Dambergs R.G.,Australian Wine Research Institute | Dambergs R.G.,Tasmanian Institute of Agriculture | Mercurio M.D.,Australian Wine Research Institute | Kassara S.,Australian Wine Research Institute | And 2 more authors.
Applied Spectroscopy | Year: 2012

Information relating to tannin concentration in grapes and wine is not currently available simply and rapidly enough to inform decision-making by grape growers, winemakers, and wine researchers. Spectroscopy and chemometrics have been implemented for the analysis of critical grape and wine parameters and offer a possible solution for rapid tannin analysis. We report here the development and validation of an ultraviolet (UV) spectral calibration for the prediction of tannin concentration in red wines. Such spectral calibrations reduce the time and resource requirements involved in measuring tannins. A diverse calibration set (n = 204) was prepared with samples of Australian wines of five varieties (Cabernet Sauvignon, Shiraz, Merlot, Pinot Noir, and Durif), from regions spanning the wine grape growing areas of Australia, with varying climate and soils, and with vintages ranging from 1991 to 2007. The relationship between tannin measured by the methyl cellulose precipitation (MCP) reference method at 280 nm and tannin predicted with a multiple linear regression (MLR) calibration, using ultraviolet (UV) absorbance at 250, 270, 280, 290, and 315 nm, was strong (r 2val=0.92; SECV=0.20 g/L). An independent validation set (n = 85) was predicted using the MLR algorithm developed with the calibration set and gave confidence in the ability to predict new samples, independent of the samples used to prepare the calibration (r 2val = 0.94; SEP = 0.18 g/L). The MLR algorithm could also predict tannin in fermenting wines (r 2val=0.76; SEP=0.18 g/L), but worked best from the second day of ferment on.

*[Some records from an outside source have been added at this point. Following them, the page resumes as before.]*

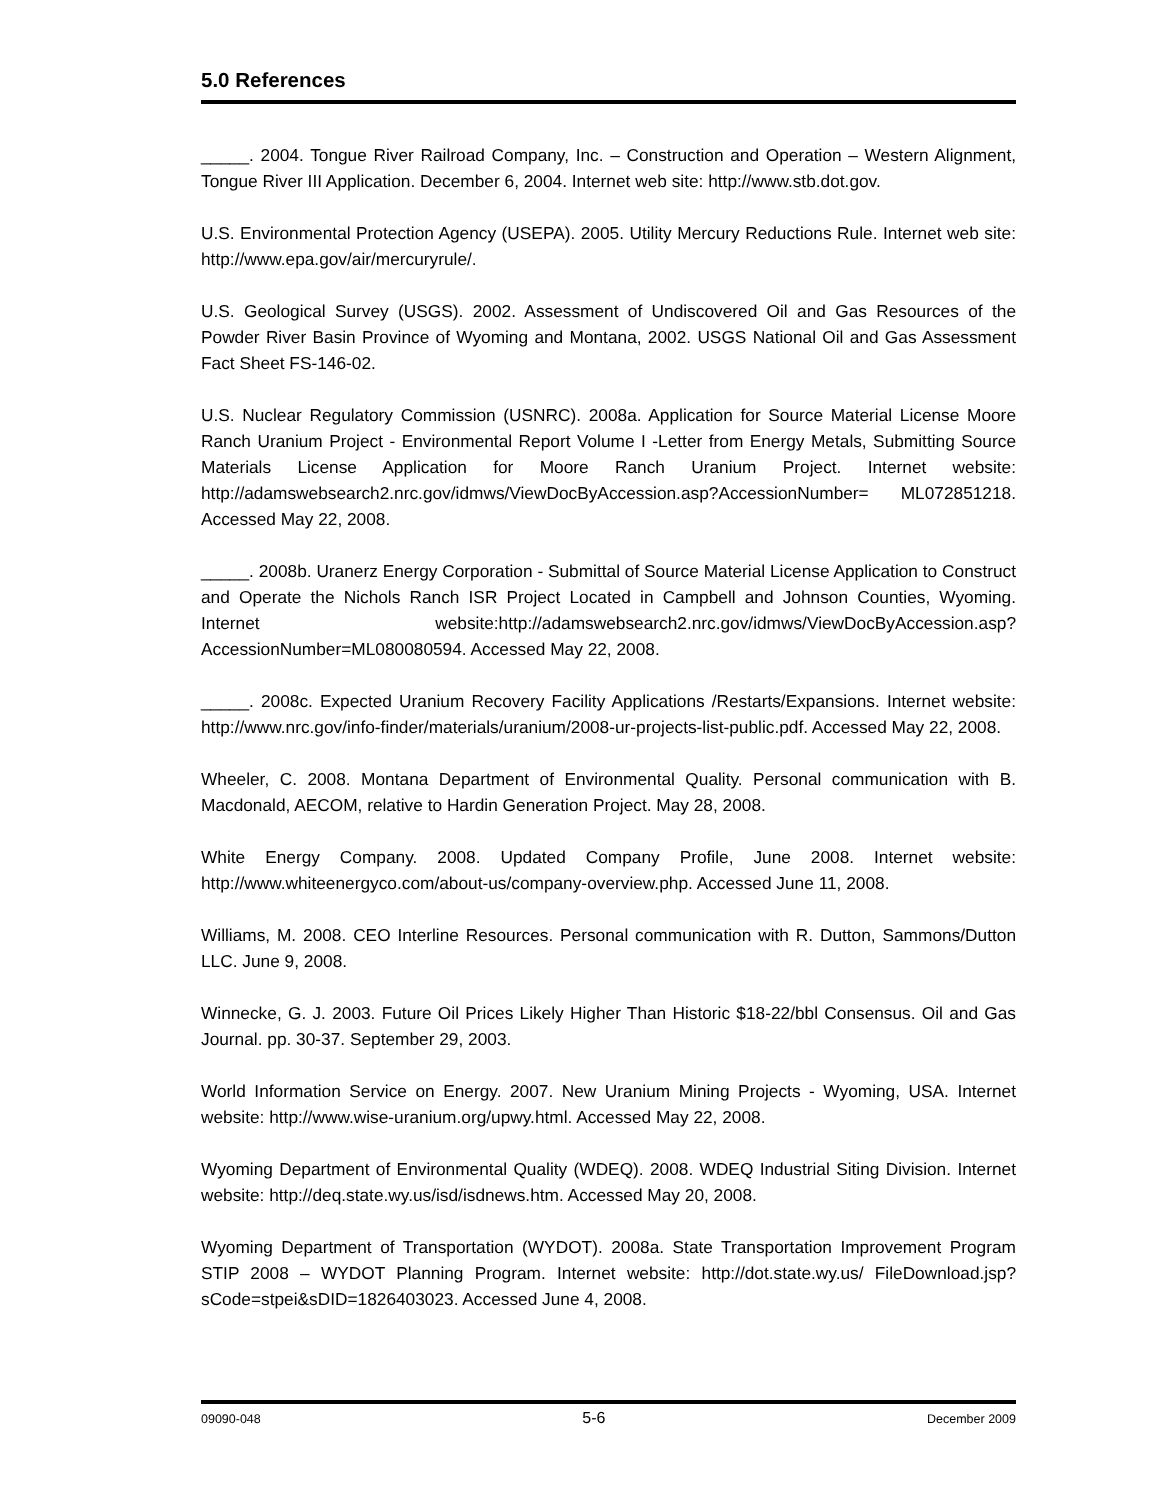5.0 References
_____. 2004. Tongue River Railroad Company, Inc. – Construction and Operation – Western Alignment, Tongue River III Application. December 6, 2004. Internet web site: http://www.stb.dot.gov.
U.S. Environmental Protection Agency (USEPA). 2005. Utility Mercury Reductions Rule. Internet web site: http://www.epa.gov/air/mercuryrule/.
U.S. Geological Survey (USGS). 2002. Assessment of Undiscovered Oil and Gas Resources of the Powder River Basin Province of Wyoming and Montana, 2002. USGS National Oil and Gas Assessment Fact Sheet FS-146-02.
U.S. Nuclear Regulatory Commission (USNRC). 2008a. Application for Source Material License Moore Ranch Uranium Project - Environmental Report Volume I -Letter from Energy Metals, Submitting Source Materials License Application for Moore Ranch Uranium Project. Internet website: http://adamswebsearch2.nrc.gov/idmws/ViewDocByAccession.asp?AccessionNumber= ML072851218. Accessed May 22, 2008.
_____. 2008b. Uranerz Energy Corporation - Submittal of Source Material License Application to Construct and Operate the Nichols Ranch ISR Project Located in Campbell and Johnson Counties, Wyoming. Internet website:http://adamswebsearch2.nrc.gov/idmws/ViewDocByAccession.asp? AccessionNumber=ML080080594. Accessed May 22, 2008.
_____. 2008c. Expected Uranium Recovery Facility Applications /Restarts/Expansions. Internet website: http://www.nrc.gov/info-finder/materials/uranium/2008-ur-projects-list-public.pdf. Accessed May 22, 2008.
Wheeler, C. 2008. Montana Department of Environmental Quality. Personal communication with B. Macdonald, AECOM, relative to Hardin Generation Project. May 28, 2008.
White Energy Company. 2008. Updated Company Profile, June 2008. Internet website: http://www.whiteenergyco.com/about-us/company-overview.php. Accessed June 11, 2008.
Williams, M. 2008. CEO Interline Resources. Personal communication with R. Dutton, Sammons/Dutton LLC. June 9, 2008.
Winnecke, G. J. 2003. Future Oil Prices Likely Higher Than Historic $18-22/bbl Consensus. Oil and Gas Journal. pp. 30-37. September 29, 2003.
World Information Service on Energy. 2007. New Uranium Mining Projects - Wyoming, USA. Internet website: http://www.wise-uranium.org/upwy.html. Accessed May 22, 2008.
Wyoming Department of Environmental Quality (WDEQ). 2008. WDEQ Industrial Siting Division. Internet website: http://deq.state.wy.us/isd/isdnews.htm. Accessed May 20, 2008.
Wyoming Department of Transportation (WYDOT). 2008a. State Transportation Improvement Program STIP 2008 – WYDOT Planning Program. Internet website: http://dot.state.wy.us/ FileDownload.jsp?sCode=stpei&sDID=1826403023. Accessed June 4, 2008.
09090-048 5-6 December 2009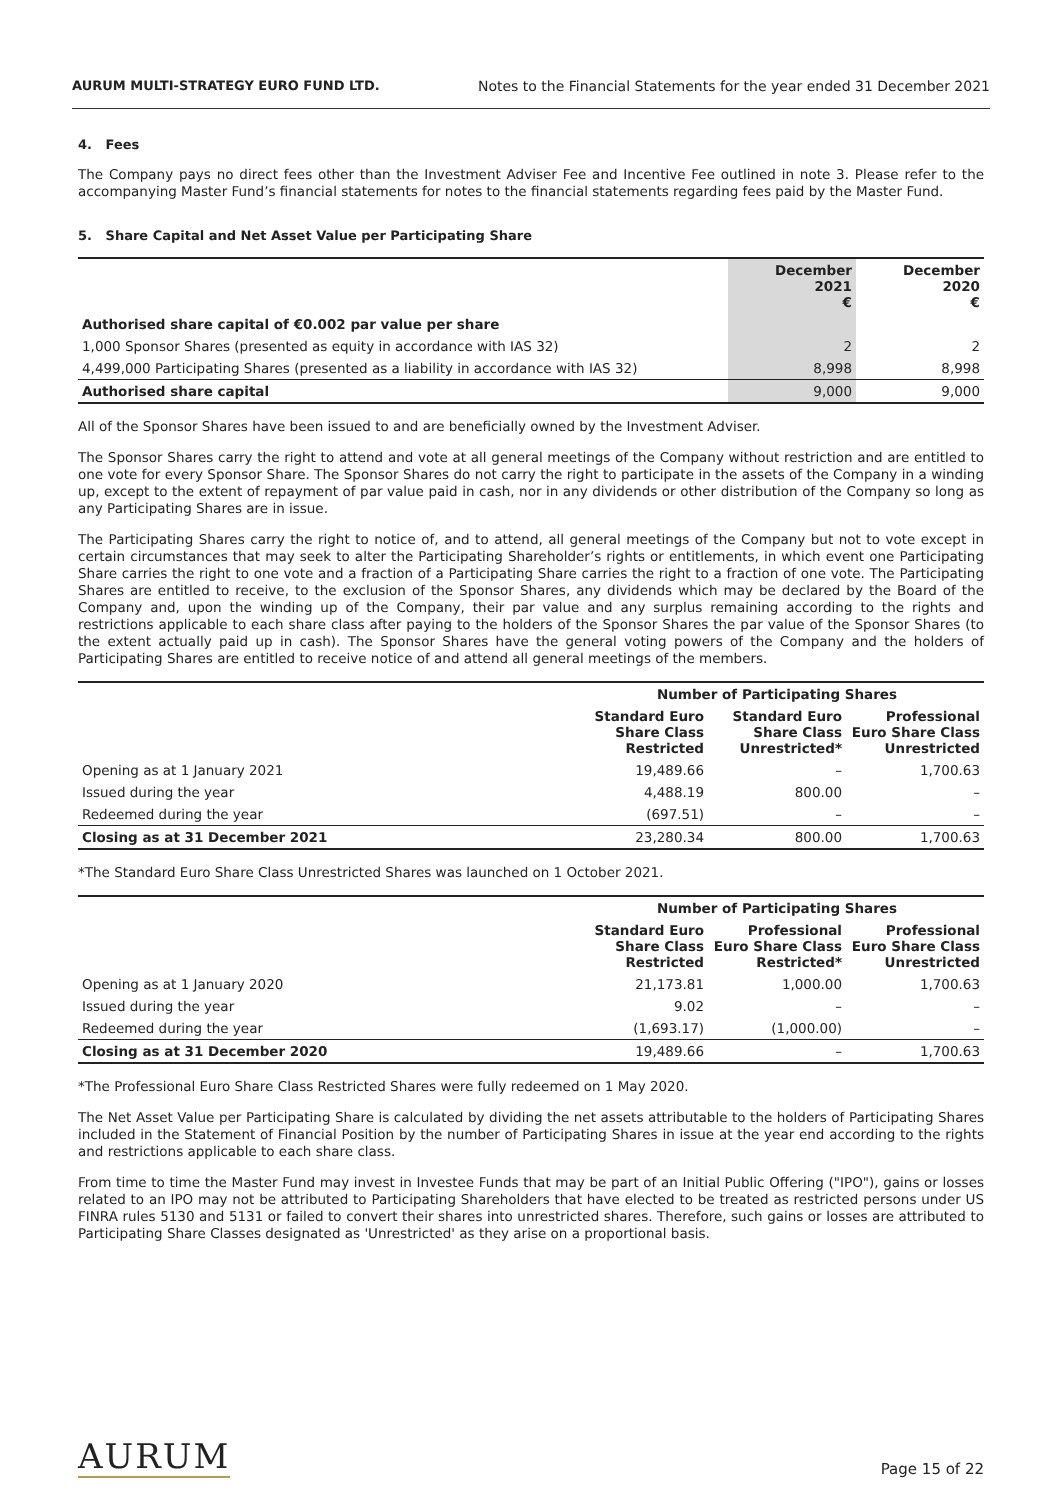AURUM MULTI-STRATEGY EURO FUND LTD. Notes to the Financial Statements for the year ended 31 December 2021
4. Fees
The Company pays no direct fees other than the Investment Adviser Fee and Incentive Fee outlined in note 3. Please refer to the accompanying Master Fund’s financial statements for notes to the financial statements regarding fees paid by the Master Fund.
5. Share Capital and Net Asset Value per Participating Share
| | December 2021 € | December 2020 € |
| --- | --- | --- |
| Authorised share capital of €0.002 par value per share | | |
| 1,000 Sponsor Shares (presented as equity in accordance with IAS 32) | 2 | 2 |
| 4,499,000 Participating Shares (presented as a liability in accordance with IAS 32) | 8,998 | 8,998 |
| Authorised share capital | 9,000 | 9,000 |
All of the Sponsor Shares have been issued to and are beneficially owned by the Investment Adviser.
The Sponsor Shares carry the right to attend and vote at all general meetings of the Company without restriction and are entitled to one vote for every Sponsor Share. The Sponsor Shares do not carry the right to participate in the assets of the Company in a winding up, except to the extent of repayment of par value paid in cash, nor in any dividends or other distribution of the Company so long as any Participating Shares are in issue.
The Participating Shares carry the right to notice of, and to attend, all general meetings of the Company but not to vote except in certain circumstances that may seek to alter the Participating Shareholder’s rights or entitlements, in which event one Participating Share carries the right to one vote and a fraction of a Participating Share carries the right to a fraction of one vote. The Participating Shares are entitled to receive, to the exclusion of the Sponsor Shares, any dividends which may be declared by the Board of the Company and, upon the winding up of the Company, their par value and any surplus remaining according to the rights and restrictions applicable to each share class after paying to the holders of the Sponsor Shares the par value of the Sponsor Shares (to the extent actually paid up in cash). The Sponsor Shares have the general voting powers of the Company and the holders of Participating Shares are entitled to receive notice of and attend all general meetings of the members.
| | Number of Participating Shares | | |
| --- | --- | --- | --- |
| | Standard Euro Share Class Restricted | Standard Euro Share Class Unrestricted* | Professional Euro Share Class Unrestricted |
| Opening as at 1 January 2021 | 19,489.66 | – | 1,700.63 |
| Issued during the year | 4,488.19 | 800.00 | – |
| Redeemed during the year | (697.51) | – | – |
| Closing as at 31 December 2021 | 23,280.34 | 800.00 | 1,700.63 |
*The Standard Euro Share Class Unrestricted Shares was launched on 1 October 2021.
| | Number of Participating Shares | | |
| --- | --- | --- | --- |
| | Standard Euro Share Class Restricted | Professional Euro Share Class Restricted* | Professional Euro Share Class Unrestricted |
| Opening as at 1 January 2020 | 21,173.81 | 1,000.00 | 1,700.63 |
| Issued during the year | 9.02 | – | – |
| Redeemed during the year | (1,693.17) | (1,000.00) | – |
| Closing as at 31 December 2020 | 19,489.66 | – | 1,700.63 |
*The Professional Euro Share Class Restricted Shares were fully redeemed on 1 May 2020.
The Net Asset Value per Participating Share is calculated by dividing the net assets attributable to the holders of Participating Shares included in the Statement of Financial Position by the number of Participating Shares in issue at the year end according to the rights and restrictions applicable to each share class.
From time to time the Master Fund may invest in Investee Funds that may be part of an Initial Public Offering ("IPO"), gains or losses related to an IPO may not be attributed to Participating Shareholders that have elected to be treated as restricted persons under US FINRA rules 5130 and 5131 or failed to convert their shares into unrestricted shares. Therefore, such gains or losses are attributed to Participating Share Classes designated as 'Unrestricted' as they arise on a proportional basis.
AURUM Page 15 of 22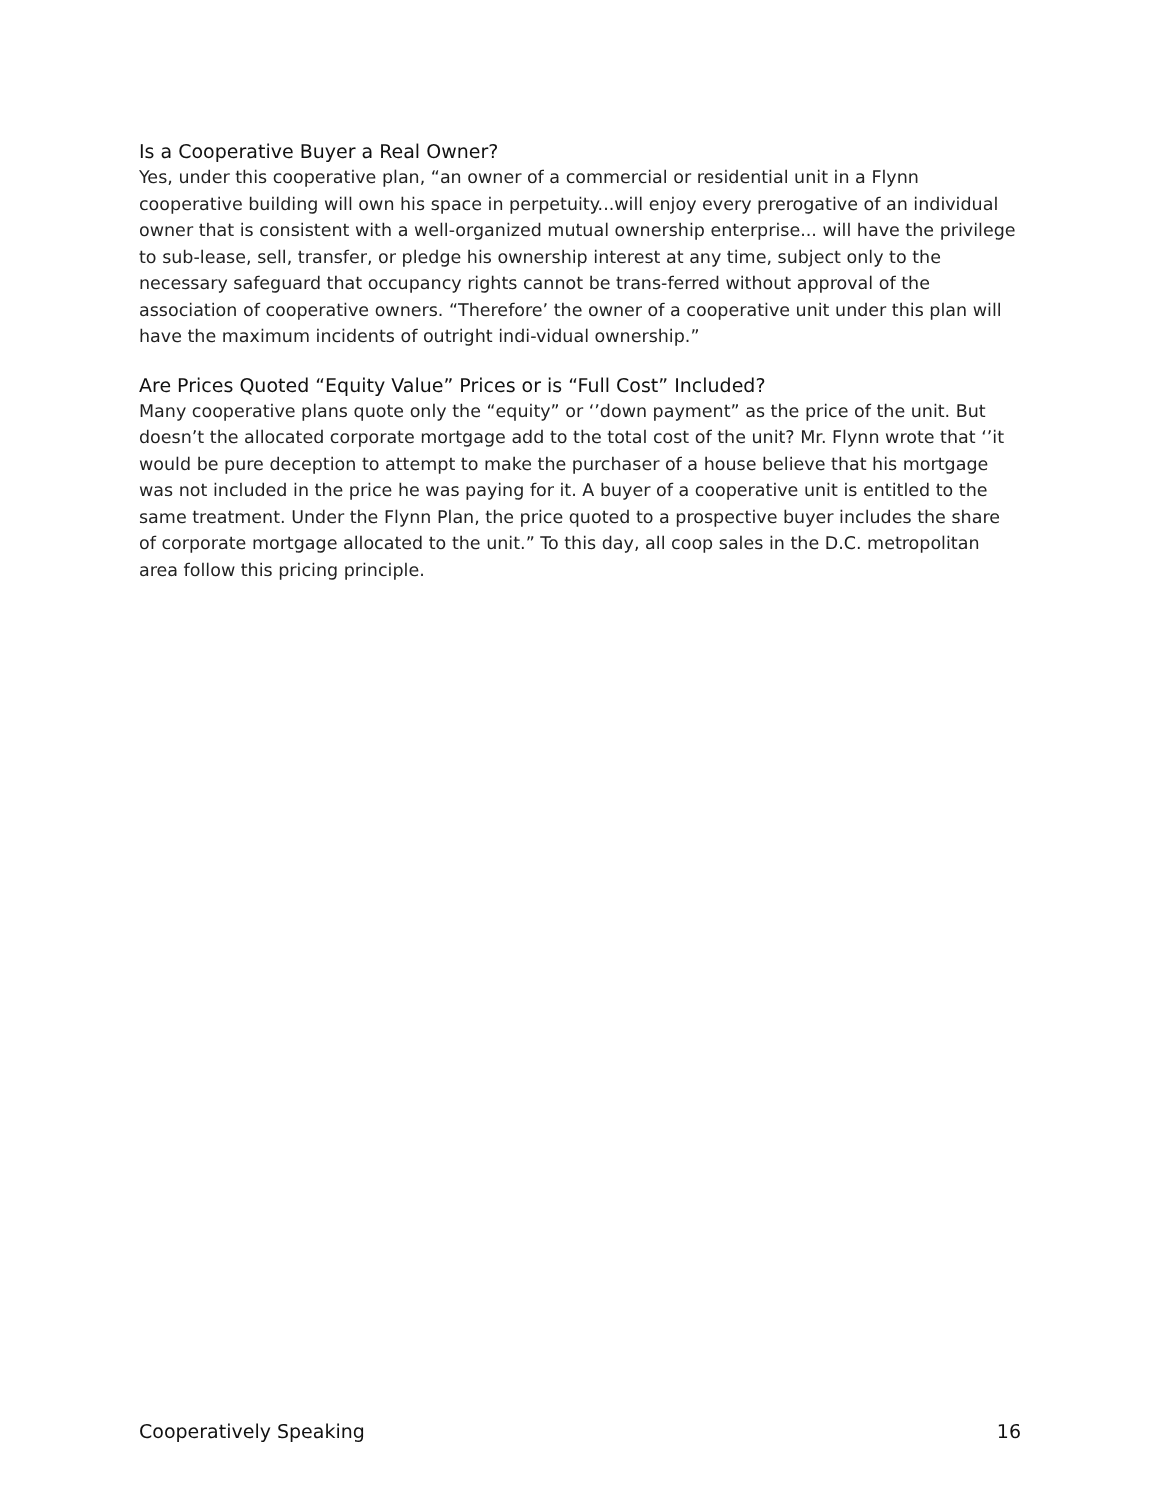Is a Cooperative Buyer a Real Owner?
Yes, under this cooperative plan, “an owner of a commercial or residential unit in a Flynn cooperative building will own his space in perpetuity...will enjoy every prerogative of an individual owner that is consistent with a well-organized mutual ownership enterprise... will have the privilege to sub-lease, sell, transfer, or pledge his ownership interest at any time, subject only to the necessary safeguard that occupancy rights cannot be trans-ferred without approval of the association of cooperative owners. “Therefore’ the owner of a cooperative unit under this plan will have the maximum incidents of outright indi-vidual ownership.”
Are Prices Quoted “Equity Value” Prices or is “Full Cost” Included?
Many cooperative plans quote only the “equity” or ‘’down payment” as the price of the unit. But doesn’t the allocated corporate mortgage add to the total cost of the unit? Mr. Flynn wrote that ‘’it would be pure deception to attempt to make the purchaser of a house believe that his mortgage was not included in the price he was paying for it. A buyer of a cooperative unit is entitled to the same treatment. Under the Flynn Plan, the price quoted to a prospective buyer includes the share of corporate mortgage allocated to the unit.” To this day, all coop sales in the D.C. metropolitan area follow this pricing principle.
Cooperatively Speaking 16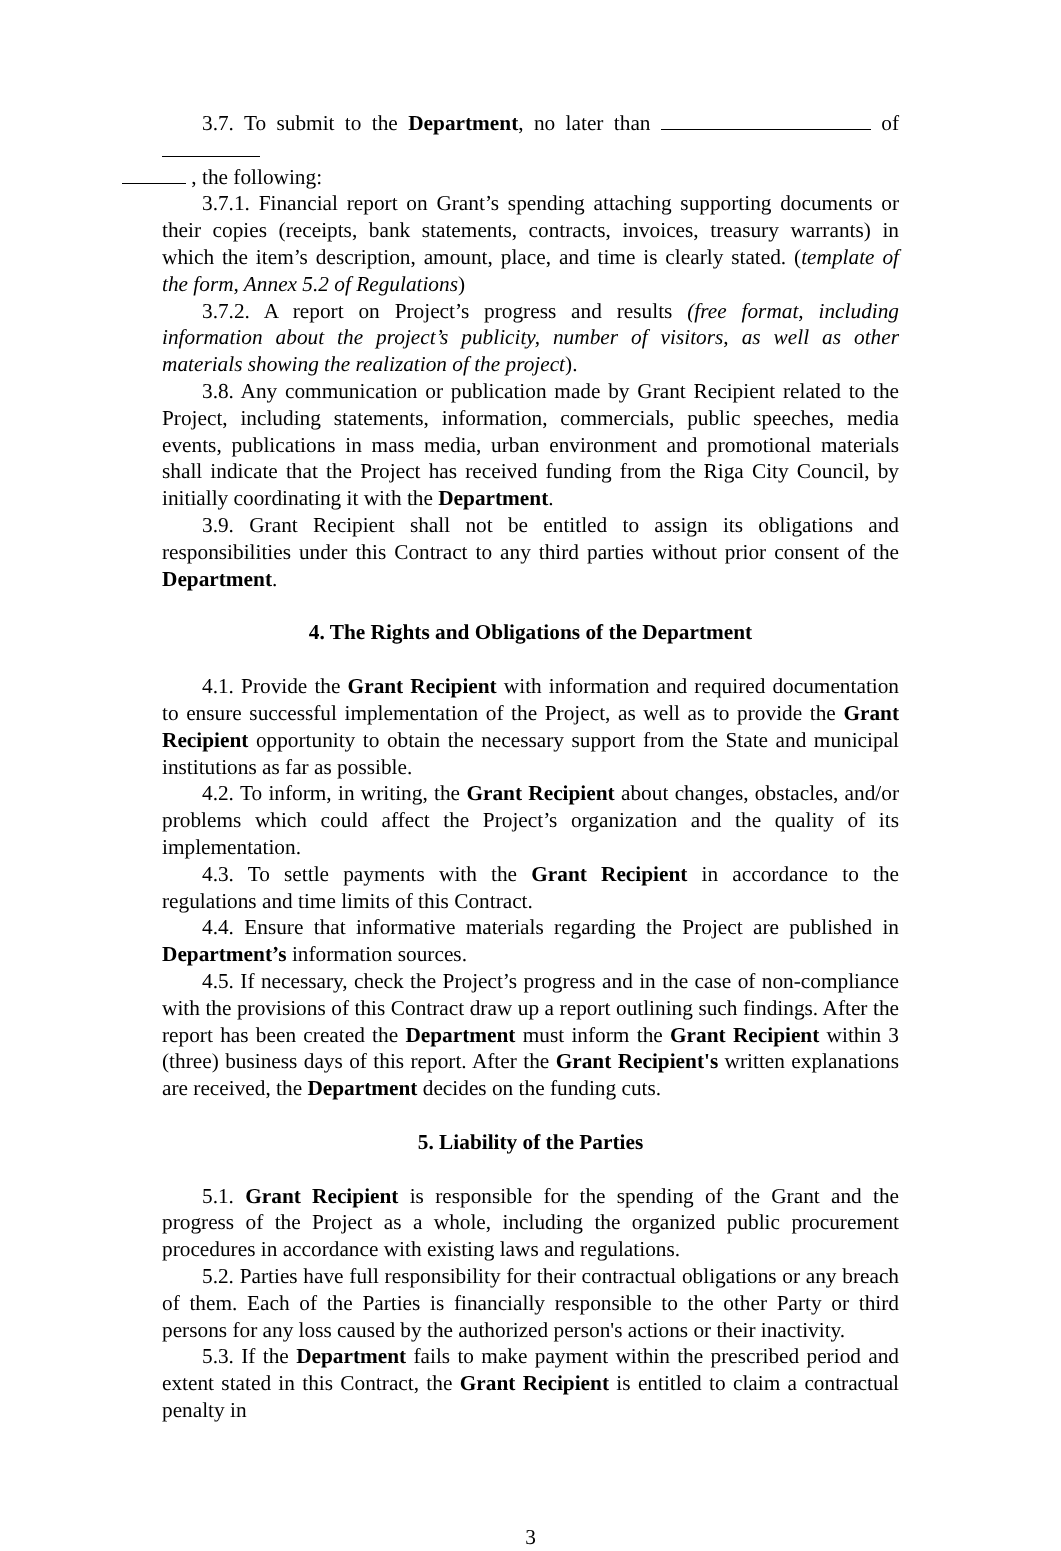3.7. To submit to the Department, no later than of
, the following:
3.7.1. Financial report on Grant’s spending attaching supporting documents or their copies (receipts, bank statements, contracts, invoices, treasury warrants) in which the item’s description, amount, place, and time is clearly stated. (template of the form, Annex 5.2 of Regulations)
3.7.2. A report on Project’s progress and results (free format, including information about the project’s publicity, number of visitors, as well as other materials showing the realization of the project).
3.8. Any communication or publication made by Grant Recipient related to the Project, including statements, information, commercials, public speeches, media events, publications in mass media, urban environment and promotional materials shall indicate that the Project has received funding from the Riga City Council, by initially coordinating it with the Department.
3.9. Grant Recipient shall not be entitled to assign its obligations and responsibilities under this Contract to any third parties without prior consent of the Department.
4. The Rights and Obligations of the Department
4.1. Provide the Grant Recipient with information and required documentation to ensure successful implementation of the Project, as well as to provide the Grant Recipient opportunity to obtain the necessary support from the State and municipal institutions as far as possible.
4.2. To inform, in writing, the Grant Recipient about changes, obstacles, and/or problems which could affect the Project’s organization and the quality of its implementation.
4.3. To settle payments with the Grant Recipient in accordance to the regulations and time limits of this Contract.
4.4. Ensure that informative materials regarding the Project are published in Department’s information sources.
4.5. If necessary, check the Project’s progress and in the case of non-compliance with the provisions of this Contract draw up a report outlining such findings. After the report has been created the Department must inform the Grant Recipient within 3 (three) business days of this report. After the Grant Recipient's written explanations are received, the Department decides on the funding cuts.
5. Liability of the Parties
5.1. Grant Recipient is responsible for the spending of the Grant and the progress of the Project as a whole, including the organized public procurement procedures in accordance with existing laws and regulations.
5.2. Parties have full responsibility for their contractual obligations or any breach of them. Each of the Parties is financially responsible to the other Party or third persons for any loss caused by the authorized person's actions or their inactivity.
5.3. If the Department fails to make payment within the prescribed period and extent stated in this Contract, the Grant Recipient is entitled to claim a contractual penalty in
3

This study also explored instrument-to-instrument transfer of a spectral calibration for MCP tannin. After slope and bias adjustments of the calibration, efficient calibration transfer to other laboratories was clearly demonstrated, with all instruments in the study effectively giving identical results on a transfer set. © 2012 Society for Applied Spectroscopy.